There is infinitely less reason to outlaw public display of nudity than narcotics, and yet it is outlawed. That still doesn’t mean there’s a conspiracy; just that the government is full of uptight moralistic buttheads.

Well, I saw it the first time through and then forgot. There were various other places that had a similar style–where the writer was adding a lot more subtext than could be attributed to the facts he was displaying–and so the second time through, I mistook this for just being a worse example. Apologies.

Dunno, seeing as how much the Dems and Republicans are nipping at each other in the text, personally I would be enheartened that in reality they were at least being jovial about it.

Well, I’m not a Graphic Designer, but in general, you will do better with a dark grey text on a white background if you want to make it less harsh, or only a very subtle grey background with black. But black on white will generally look the most academic.

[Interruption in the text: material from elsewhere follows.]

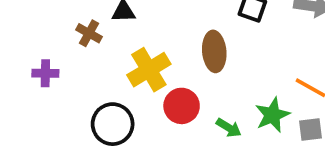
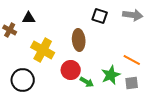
yellow cross: (149, 70) -> (43, 50), turned -30
red circle: (182, 106) -> (71, 70), moved

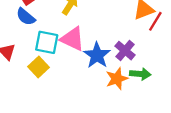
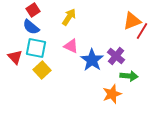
pink triangle: (72, 39) -> (71, 46), size x0.7
cyan square: (47, 42) -> (36, 48), moved
orange star: (117, 79) -> (112, 94), moved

700-700. And while true, I had forgotten it was a speach, the issue isn’t so much grammar as the lack of objectivity. Many of the articles have a similar method of trying to make note of how nefarious the people it is discussing are. It will talk about the Mormons outlawing marijuana as if this is some horrible plot–while as I can’t see how anyone could expect the pillars of the core church of Mormonism to look at a bunch of dopeheads in 1920 and think of doing anything except for illegalising it.
The most recent article, complains about them arresting doctors for prescribing medication to addicts and you feel this is proof of a conspiracy–yet just a few months ago the same thing was happening with Terri Schiavo, or a few years earlier with Dr. Kevorkian (sic?) In a democracy, the morallity of the majority–regardless of whether there is any logic there–or at least whoever can have the final say are the ones who get to decide law. But that is not something new, impressive, nor magical and it is certainly not a conspiracy: You just got outvoted.